DATA RECORDS Block Start

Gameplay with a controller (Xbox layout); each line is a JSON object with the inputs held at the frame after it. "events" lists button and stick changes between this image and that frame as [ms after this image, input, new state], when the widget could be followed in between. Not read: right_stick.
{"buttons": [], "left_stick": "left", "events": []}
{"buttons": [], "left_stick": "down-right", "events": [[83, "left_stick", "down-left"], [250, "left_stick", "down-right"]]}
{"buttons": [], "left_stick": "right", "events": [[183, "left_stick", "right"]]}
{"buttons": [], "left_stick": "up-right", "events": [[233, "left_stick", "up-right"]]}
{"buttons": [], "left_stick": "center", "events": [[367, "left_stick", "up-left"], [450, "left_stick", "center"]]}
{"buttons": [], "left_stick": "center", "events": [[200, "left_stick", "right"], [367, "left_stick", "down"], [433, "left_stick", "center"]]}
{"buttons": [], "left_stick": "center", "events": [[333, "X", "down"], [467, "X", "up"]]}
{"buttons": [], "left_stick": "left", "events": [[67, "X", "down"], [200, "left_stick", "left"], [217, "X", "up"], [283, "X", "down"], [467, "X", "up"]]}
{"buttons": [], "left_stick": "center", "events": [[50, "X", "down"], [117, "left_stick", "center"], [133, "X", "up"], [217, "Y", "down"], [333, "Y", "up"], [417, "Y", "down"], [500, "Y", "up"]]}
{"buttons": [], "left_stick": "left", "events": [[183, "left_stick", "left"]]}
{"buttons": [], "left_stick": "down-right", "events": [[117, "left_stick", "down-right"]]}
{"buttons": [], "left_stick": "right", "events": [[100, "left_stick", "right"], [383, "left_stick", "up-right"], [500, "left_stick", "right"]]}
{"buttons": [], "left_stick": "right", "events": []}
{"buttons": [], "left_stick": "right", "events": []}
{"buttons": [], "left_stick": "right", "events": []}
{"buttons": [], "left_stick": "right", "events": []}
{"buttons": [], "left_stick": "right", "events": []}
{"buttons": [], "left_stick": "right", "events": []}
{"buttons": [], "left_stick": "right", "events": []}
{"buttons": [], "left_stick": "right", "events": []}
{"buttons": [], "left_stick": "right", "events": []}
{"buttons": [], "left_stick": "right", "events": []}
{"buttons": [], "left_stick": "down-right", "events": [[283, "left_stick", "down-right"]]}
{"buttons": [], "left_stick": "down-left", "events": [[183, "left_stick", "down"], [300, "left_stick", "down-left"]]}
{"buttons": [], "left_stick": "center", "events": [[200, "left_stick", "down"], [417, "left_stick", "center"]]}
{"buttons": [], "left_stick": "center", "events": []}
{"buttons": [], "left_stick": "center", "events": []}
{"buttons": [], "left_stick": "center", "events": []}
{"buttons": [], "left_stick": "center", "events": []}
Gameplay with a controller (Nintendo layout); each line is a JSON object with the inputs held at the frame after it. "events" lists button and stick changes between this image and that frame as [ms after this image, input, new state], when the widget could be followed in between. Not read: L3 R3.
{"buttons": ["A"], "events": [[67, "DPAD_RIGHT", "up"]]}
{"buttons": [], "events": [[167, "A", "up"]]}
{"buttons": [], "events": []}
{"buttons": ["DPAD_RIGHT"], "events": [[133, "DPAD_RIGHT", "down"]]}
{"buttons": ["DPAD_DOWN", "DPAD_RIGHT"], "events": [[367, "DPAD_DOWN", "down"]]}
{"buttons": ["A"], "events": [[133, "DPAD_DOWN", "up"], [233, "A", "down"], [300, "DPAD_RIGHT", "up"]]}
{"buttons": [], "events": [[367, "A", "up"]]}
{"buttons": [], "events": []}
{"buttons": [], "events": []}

DATA RECORDS Block End

## TASK GOAL
All lines carrying the word "state" must be copied from the data above.

## OUTPUT OF THE EXERCISE
Gameplay with a controller (Xbox layout); each line is a JSON object with the inputs held at the frame after it. "events" lists button and stick changes between this image and that frame as [ms after this image, input, new state], when the widget could be followed in between. Not read: right_stick.
Gameplay with a controller (Nintendo layout); each line is a JSON object with the inputs held at the frame after it. "events" lists button and stick changes between this image and that frame as [ms after this image, input, new state], when the widget could be followed in between. Not read: L3 R3.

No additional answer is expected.